**Task objective:** Set down the text of the rows below without changing a character, and leave the pictures out of your answer.

**Records shown:**
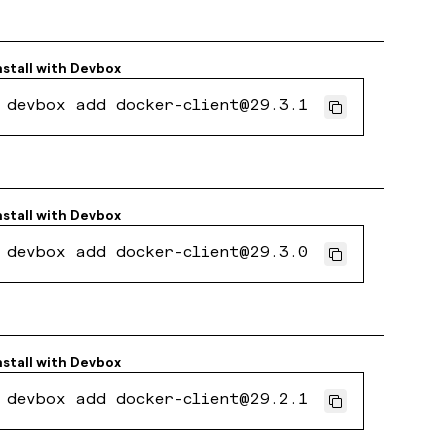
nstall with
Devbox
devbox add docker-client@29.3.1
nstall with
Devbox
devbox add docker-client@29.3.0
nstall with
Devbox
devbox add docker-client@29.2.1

**Your solution:**
nstall with
Devbox
devbox add docker-client@29.3.1
nstall with
Devbox
devbox add docker-client@29.3.0
nstall with
Devbox
devbox add docker-client@29.2.1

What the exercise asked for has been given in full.